EXERCISE DIRECTIONS:
Below are some entries. Copy each line that holds the string "data".

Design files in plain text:
=-=-=
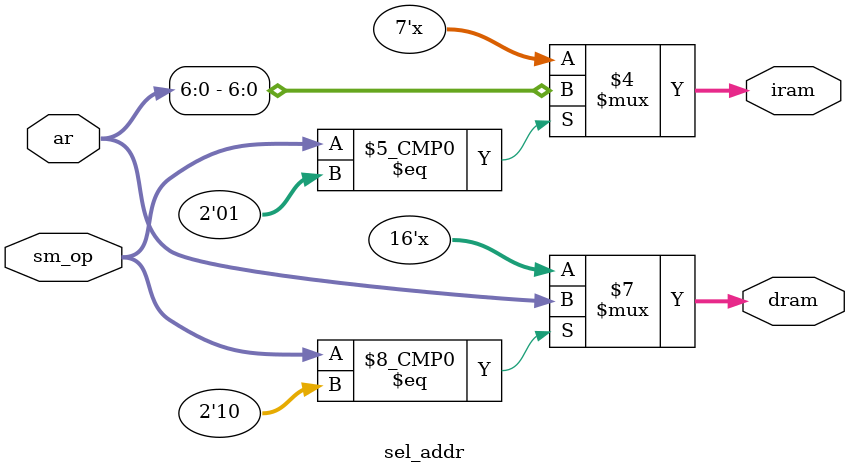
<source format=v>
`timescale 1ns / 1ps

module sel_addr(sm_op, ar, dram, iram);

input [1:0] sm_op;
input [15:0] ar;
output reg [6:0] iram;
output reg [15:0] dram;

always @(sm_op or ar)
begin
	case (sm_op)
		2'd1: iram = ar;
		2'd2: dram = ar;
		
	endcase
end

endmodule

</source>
=-=-=
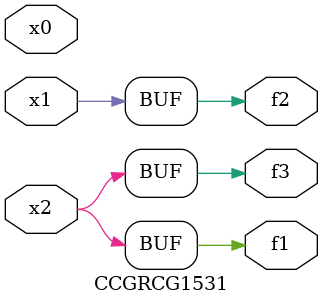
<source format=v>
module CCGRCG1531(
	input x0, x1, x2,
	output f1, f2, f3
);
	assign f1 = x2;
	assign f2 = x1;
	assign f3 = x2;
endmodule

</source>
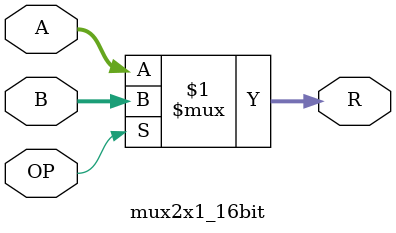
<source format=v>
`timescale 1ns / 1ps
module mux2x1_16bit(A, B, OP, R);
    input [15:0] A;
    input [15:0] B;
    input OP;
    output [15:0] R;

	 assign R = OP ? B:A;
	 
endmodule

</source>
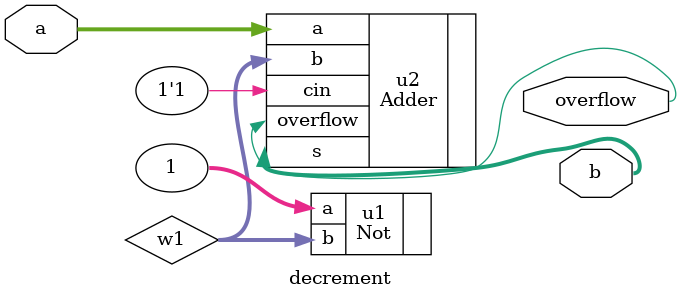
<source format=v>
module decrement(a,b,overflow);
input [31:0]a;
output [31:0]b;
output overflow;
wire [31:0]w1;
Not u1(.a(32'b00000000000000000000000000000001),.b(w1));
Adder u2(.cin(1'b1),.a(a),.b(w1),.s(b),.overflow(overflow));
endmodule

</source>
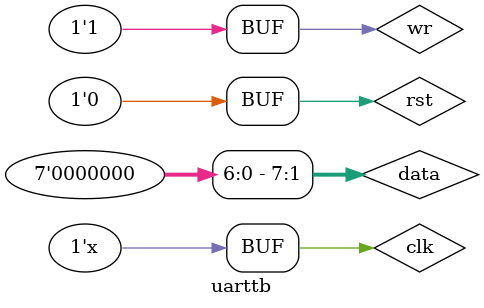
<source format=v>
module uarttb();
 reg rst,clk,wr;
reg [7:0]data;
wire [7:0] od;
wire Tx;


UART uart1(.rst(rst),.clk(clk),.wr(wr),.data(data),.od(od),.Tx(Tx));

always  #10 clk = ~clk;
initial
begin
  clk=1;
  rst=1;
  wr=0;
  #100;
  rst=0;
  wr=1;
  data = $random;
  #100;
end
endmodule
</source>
=-=-=
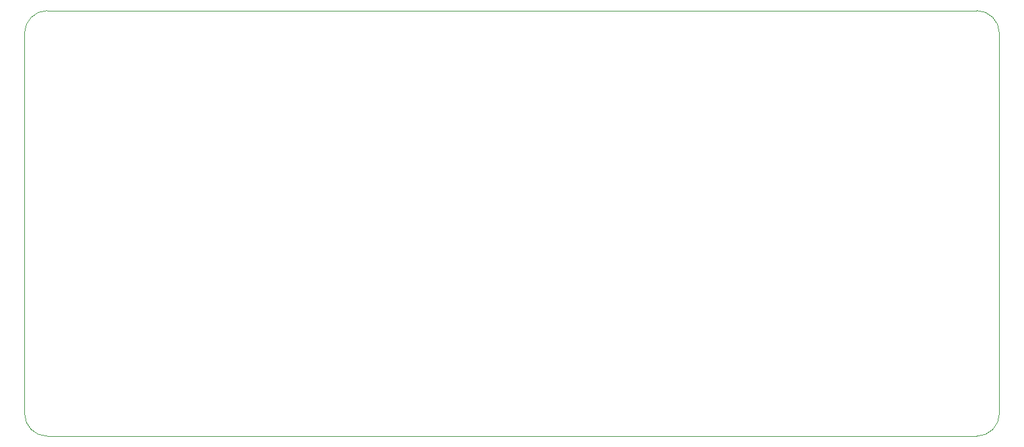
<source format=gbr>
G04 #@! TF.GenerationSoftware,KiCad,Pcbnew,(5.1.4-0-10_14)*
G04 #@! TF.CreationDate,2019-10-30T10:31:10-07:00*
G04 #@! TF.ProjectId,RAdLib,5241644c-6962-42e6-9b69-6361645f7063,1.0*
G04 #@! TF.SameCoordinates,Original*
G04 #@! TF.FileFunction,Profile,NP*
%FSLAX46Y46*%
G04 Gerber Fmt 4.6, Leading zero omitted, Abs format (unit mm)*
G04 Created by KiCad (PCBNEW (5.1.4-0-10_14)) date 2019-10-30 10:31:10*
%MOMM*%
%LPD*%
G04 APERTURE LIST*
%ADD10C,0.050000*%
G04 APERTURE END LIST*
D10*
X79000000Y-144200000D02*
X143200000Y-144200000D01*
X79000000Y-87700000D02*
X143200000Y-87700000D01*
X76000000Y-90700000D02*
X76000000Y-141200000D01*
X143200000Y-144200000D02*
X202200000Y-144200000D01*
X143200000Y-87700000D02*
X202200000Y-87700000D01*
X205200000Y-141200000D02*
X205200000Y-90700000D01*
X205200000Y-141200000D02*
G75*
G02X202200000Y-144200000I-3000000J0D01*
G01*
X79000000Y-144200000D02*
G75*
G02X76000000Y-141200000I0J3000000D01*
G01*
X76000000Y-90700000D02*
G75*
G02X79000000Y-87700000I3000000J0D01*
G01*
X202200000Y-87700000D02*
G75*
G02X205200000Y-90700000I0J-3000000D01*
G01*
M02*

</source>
=-=-=
RESULT OF THIS EXERCISE:
reg [7:0]data;
UART uart1(.rst(rst),.clk(clk),.wr(wr),.data(data),.od(od),.Tx(Tx));
  data = $random;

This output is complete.